• Task to complete
Starting at the line that contains "high-resolution image shows" and ending at the line that contains "cells show low", the lines below are to be given again exactly, with nothing added.

• Available data
*** Begin section ***
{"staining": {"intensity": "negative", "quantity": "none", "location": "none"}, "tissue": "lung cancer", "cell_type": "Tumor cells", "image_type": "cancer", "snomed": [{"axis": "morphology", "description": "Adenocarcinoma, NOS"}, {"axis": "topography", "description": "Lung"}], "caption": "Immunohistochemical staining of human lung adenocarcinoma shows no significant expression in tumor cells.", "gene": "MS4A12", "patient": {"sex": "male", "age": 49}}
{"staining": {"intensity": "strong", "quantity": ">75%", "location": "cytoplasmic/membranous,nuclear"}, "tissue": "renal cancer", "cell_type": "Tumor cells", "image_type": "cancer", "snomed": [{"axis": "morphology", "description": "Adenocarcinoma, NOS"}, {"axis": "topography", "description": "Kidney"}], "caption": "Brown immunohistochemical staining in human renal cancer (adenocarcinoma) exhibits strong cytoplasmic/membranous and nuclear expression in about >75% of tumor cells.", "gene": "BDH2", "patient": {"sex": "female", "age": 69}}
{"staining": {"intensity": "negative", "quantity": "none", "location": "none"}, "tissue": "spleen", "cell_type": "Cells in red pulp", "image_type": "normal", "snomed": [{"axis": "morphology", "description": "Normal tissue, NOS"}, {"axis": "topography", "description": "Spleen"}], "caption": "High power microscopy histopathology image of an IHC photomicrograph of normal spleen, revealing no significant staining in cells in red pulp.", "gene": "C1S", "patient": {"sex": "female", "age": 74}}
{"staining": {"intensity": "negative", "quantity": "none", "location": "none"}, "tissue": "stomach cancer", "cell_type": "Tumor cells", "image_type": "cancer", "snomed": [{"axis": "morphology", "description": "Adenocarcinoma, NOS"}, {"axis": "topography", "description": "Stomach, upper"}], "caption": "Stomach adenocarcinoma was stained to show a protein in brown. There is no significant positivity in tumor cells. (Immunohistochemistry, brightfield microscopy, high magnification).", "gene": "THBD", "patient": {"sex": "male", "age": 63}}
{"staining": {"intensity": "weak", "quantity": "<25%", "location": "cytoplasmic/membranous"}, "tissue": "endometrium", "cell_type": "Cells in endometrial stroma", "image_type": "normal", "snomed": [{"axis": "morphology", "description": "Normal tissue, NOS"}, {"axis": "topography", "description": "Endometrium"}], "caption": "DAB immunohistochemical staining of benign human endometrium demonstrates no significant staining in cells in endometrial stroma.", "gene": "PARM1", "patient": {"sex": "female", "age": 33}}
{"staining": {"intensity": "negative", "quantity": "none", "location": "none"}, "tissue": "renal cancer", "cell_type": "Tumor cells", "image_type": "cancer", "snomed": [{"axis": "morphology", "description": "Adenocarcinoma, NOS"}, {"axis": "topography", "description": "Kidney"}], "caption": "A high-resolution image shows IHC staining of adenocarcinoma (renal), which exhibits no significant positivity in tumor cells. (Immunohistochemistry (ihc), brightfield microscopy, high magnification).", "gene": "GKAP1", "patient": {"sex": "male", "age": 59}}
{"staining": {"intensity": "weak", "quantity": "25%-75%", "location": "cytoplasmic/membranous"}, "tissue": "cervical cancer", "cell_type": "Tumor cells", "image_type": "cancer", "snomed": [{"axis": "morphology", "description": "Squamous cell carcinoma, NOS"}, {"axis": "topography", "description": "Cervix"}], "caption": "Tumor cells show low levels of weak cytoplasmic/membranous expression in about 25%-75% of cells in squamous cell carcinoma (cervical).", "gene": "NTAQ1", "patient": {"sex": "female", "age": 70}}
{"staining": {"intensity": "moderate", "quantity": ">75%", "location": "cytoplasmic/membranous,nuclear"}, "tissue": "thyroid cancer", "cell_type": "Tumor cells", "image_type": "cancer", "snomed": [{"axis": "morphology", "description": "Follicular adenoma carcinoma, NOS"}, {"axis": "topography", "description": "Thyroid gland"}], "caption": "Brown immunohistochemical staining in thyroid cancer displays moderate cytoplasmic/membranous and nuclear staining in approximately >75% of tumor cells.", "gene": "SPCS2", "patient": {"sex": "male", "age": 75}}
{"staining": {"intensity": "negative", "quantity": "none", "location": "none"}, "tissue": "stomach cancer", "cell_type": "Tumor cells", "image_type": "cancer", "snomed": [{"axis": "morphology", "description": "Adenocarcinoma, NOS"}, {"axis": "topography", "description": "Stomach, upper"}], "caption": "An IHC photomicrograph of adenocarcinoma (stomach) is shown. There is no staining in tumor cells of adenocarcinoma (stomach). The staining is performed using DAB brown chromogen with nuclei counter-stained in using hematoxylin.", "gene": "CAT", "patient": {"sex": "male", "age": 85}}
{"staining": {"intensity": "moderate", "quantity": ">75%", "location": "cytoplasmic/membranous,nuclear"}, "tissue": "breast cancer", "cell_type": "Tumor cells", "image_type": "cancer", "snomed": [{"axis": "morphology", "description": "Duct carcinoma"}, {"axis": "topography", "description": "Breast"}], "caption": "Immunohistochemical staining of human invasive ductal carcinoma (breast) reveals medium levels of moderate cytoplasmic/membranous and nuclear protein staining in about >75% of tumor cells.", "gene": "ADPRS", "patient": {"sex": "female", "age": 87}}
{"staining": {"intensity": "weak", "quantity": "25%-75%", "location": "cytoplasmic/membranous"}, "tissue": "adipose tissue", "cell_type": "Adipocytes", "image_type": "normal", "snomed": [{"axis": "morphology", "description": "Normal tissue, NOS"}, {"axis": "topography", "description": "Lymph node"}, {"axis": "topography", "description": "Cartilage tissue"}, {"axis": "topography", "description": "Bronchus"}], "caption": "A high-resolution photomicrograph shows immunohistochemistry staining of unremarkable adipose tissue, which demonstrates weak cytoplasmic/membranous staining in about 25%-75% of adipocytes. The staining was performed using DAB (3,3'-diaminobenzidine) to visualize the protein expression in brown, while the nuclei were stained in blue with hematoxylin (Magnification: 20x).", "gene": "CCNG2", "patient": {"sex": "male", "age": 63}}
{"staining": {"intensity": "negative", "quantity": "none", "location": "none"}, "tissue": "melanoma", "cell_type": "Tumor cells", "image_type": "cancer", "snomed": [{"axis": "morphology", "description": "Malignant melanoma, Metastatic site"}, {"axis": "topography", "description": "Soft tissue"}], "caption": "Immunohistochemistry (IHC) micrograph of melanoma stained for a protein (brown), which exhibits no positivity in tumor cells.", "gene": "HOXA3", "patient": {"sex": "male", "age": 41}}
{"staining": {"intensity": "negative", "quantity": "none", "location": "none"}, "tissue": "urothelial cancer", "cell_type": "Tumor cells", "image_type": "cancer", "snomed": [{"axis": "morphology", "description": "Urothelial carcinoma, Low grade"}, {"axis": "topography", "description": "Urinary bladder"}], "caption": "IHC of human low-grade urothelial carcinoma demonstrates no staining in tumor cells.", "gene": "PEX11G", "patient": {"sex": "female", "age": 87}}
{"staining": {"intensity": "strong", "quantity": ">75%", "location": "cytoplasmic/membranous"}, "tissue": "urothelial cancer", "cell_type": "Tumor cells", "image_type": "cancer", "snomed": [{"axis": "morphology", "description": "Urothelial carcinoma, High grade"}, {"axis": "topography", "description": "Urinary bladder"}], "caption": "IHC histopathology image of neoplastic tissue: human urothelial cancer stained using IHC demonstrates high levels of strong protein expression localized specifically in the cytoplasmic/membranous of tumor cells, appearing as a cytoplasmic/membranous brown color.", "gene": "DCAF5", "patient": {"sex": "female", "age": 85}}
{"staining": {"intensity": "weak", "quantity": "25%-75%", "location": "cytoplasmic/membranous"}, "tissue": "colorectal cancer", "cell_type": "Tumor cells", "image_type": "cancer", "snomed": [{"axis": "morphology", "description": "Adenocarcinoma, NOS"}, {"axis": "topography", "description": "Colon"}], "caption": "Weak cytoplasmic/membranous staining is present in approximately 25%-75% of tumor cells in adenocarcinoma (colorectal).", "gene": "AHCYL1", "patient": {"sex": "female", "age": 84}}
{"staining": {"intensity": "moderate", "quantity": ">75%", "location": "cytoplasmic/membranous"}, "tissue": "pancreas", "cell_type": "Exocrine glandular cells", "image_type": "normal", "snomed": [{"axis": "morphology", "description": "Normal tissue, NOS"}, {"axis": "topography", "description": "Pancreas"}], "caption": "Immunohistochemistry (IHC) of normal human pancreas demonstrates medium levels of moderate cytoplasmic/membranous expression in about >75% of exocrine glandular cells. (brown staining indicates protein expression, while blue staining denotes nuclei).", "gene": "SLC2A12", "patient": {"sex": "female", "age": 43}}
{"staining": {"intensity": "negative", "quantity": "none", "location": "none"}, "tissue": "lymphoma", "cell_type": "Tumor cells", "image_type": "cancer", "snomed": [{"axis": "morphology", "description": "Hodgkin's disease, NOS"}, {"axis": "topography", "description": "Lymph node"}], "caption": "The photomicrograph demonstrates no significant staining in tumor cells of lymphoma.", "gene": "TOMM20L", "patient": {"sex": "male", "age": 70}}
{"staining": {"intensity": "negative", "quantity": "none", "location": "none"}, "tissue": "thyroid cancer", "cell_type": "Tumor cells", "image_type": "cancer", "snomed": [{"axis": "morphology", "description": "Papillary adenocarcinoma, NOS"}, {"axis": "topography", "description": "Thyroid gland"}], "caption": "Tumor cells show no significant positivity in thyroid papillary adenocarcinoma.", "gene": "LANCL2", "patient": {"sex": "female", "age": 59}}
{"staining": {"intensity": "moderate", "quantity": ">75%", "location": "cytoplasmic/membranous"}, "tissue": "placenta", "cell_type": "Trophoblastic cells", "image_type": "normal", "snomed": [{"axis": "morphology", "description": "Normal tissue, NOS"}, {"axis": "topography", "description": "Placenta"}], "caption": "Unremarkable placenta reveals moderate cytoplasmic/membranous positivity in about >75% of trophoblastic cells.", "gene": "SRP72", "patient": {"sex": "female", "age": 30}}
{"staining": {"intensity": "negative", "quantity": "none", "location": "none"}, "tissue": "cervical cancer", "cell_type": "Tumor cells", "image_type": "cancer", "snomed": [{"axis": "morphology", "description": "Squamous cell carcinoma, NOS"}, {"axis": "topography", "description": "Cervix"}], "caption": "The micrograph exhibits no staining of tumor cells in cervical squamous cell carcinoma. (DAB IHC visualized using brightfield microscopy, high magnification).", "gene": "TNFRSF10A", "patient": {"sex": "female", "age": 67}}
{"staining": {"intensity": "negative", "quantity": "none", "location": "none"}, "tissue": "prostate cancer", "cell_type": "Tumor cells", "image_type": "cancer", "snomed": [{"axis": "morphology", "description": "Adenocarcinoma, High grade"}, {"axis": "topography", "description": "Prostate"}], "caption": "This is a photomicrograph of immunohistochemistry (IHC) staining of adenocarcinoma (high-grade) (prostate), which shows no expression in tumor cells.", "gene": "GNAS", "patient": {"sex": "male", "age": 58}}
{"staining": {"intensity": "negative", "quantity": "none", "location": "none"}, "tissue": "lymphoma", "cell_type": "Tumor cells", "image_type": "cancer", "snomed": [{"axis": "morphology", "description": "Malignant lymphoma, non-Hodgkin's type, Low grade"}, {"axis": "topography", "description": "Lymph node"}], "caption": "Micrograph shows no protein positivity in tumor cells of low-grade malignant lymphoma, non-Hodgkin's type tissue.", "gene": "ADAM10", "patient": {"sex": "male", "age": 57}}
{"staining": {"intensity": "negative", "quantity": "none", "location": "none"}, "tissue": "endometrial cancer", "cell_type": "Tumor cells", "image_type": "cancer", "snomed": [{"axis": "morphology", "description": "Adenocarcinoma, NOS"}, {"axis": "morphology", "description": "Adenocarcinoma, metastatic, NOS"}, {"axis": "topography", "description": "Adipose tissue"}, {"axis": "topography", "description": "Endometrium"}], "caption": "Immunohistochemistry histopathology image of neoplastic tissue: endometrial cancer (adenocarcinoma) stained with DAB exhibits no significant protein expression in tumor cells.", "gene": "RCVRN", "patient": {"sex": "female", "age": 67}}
*** End section ***
• Answer section
{"staining": {"intensity": "negative", "quantity": "none", "location": "none"}, "tissue": "renal cancer", "cell_type": "Tumor cells", "image_type": "cancer", "snomed": [{"axis": "morphology", "description": "Adenocarcinoma, NOS"}, {"axis": "topography", "description": "Kidney"}], "caption": "A high-resolution image shows IHC staining of adenocarcinoma (renal), which exhibits no significant positivity in tumor cells. (Immunohistochemistry (ihc), brightfield microscopy, high magnification).", "gene": "GKAP1", "patient": {"sex": "male", "age": 59}}
{"staining": {"intensity": "weak", "quantity": "25%-75%", "location": "cytoplasmic/membranous"}, "tissue": "cervical cancer", "cell_type": "Tumor cells", "image_type": "cancer", "snomed": [{"axis": "morphology", "description": "Squamous cell carcinoma, NOS"}, {"axis": "topography", "description": "Cervix"}], "caption": "Tumor cells show low levels of weak cytoplasmic/membranous expression in about 25%-75% of cells in squamous cell carcinoma (cervical).", "gene": "NTAQ1", "patient": {"sex": "female", "age": 70}}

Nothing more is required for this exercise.